Almost every Bond car has some tricks up its sleeve, but the LEGO Speed Champions Aston Martin DB5 is function-free for a reason.
A Bond car without gadgets is like a LEGO Star Wars advent calendar without a weapon rack or a LEGO City without eleventy-three Police stations. But when the latest version of the agent’s most famous set of wheels, 76911 007 Aston Martin DB5, appeared in the Speed Champions range, other than a selection of swappable number plates, it had no more trickery than the average pensioner’s Honda Jazz.
However, it wasn’t for the want of trying. In a recent interview with Brickset, Speed Champions designer, Chris Stamp talked about the challenges of trying to cram Q Department’s optional extras into a model only eight studs wide. “I did consider including gadgets,” said Stamp, “but it was not possible without compromising the outward display value. The ejector seat, for example, would need to fit within the height of a single plate and I cannot imagine how that could be done.”
While a previous version the car – 10262 James Bond Aston Martin from the Creator Expert range – did include a number of functioning elements, for the Speed Champions range, an accurate representation of the vehicle took priority. Stamp continued, “prioritizing the appearance of the DB5 was definitely the way to go for Speed Champions. If there was a chance to include functions without affecting the exterior, then we would, but any gadgets found on the Aston Martin DB5 would be quite parts-intensive.”
If working gadgets, such as the revolving number plates, retractable machine guns and bullet proof shield couldn’t be integrated into the build, did Stamp consider incorporating removable items that could be used to display the model in different variants? “Not really because those detachable sections would need to be easily removable,” he explained, “so attaching the headlights for easy removal would have complicated the design even more. Designers working on Speed Champions now and in the past have already questioned whether it is possible to recreate certain vehicles at this scale and needing to account for detachable structures would make things harder still.”
There was also another reason for not trying to include weaponry on the car. “we have to consider the LEGO brand and whether miniguns or machine guns would really be appropriate, even in a fictional setting. Pure fantasy weapons are one thing, as you see in Star Wars, but realistic weapons are more difficult and best avoided for Speed Champions.”
This is an interesting point, as while the LEGO Group’s policy on ‘realistic’ weapons is long held and well understood, it didn’t stop the aforementioned Creator Expert set from featuring retractable machine guns among its range of tricks. We can only speculate, but it’s possible that the decision was made because the larger set is conceivably destined to appeal to an adult audience, while a Speed Champions design is more likely to end up in younger hands.

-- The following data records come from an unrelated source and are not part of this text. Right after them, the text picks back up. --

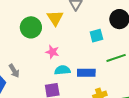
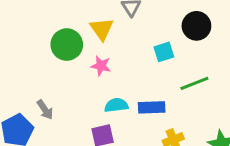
pink star: (52, 52) -> (101, 66), moved

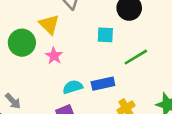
cyan square: (164, 52) -> (105, 35), turned 30
pink star: (101, 66) -> (54, 56), turned 30

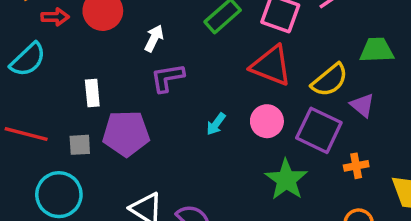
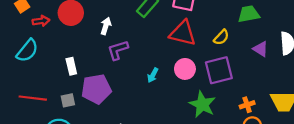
yellow semicircle: (330, 80) -> (221, 37), size x0.7
purple triangle: (362, 105) -> (261, 49), moved
purple square: (319, 130) -> (219, 70), turned -32
orange cross: (356, 166) -> (247, 105), moved

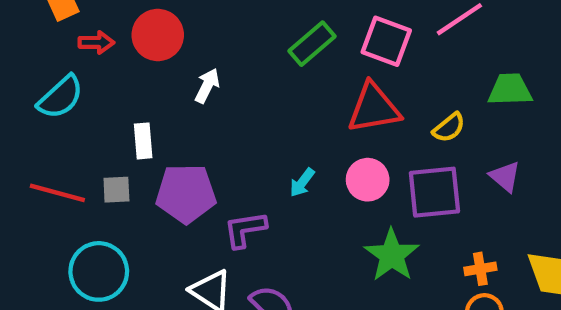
white arrow: (106, 26) -> (207, 86), moved
red triangle: (183, 33) -> (374, 108), turned -32
purple triangle: (261, 49) -> (505, 176), moved
purple L-shape: (118, 50) -> (245, 229), moved
gray square: (68, 100) -> (116, 190), moved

Ultimately, when designing at this scale, there will always be trade-offs, and for every design element that makes it into the final set, there will be another left on the table. Stamp alluded to this as he said, “We have included alternative number plates to reflect the different movies. The model is inspired primarily by No Time to Die, so lacks the bulletproof screen from earlier movies because the identifying ridge behind the rear windscreen is missing from the car from No Time to Die.”
“We were determined to acknowledge its past appearances though, with the number plates. My sketch model also included the GB sticker from Goldfinger, but we decided to omit that, ultimately.”
The set, 76911 007 Aston Martin DB5 is available now. It has 298 parts and costs £19.99 / $19.99 / €24.99.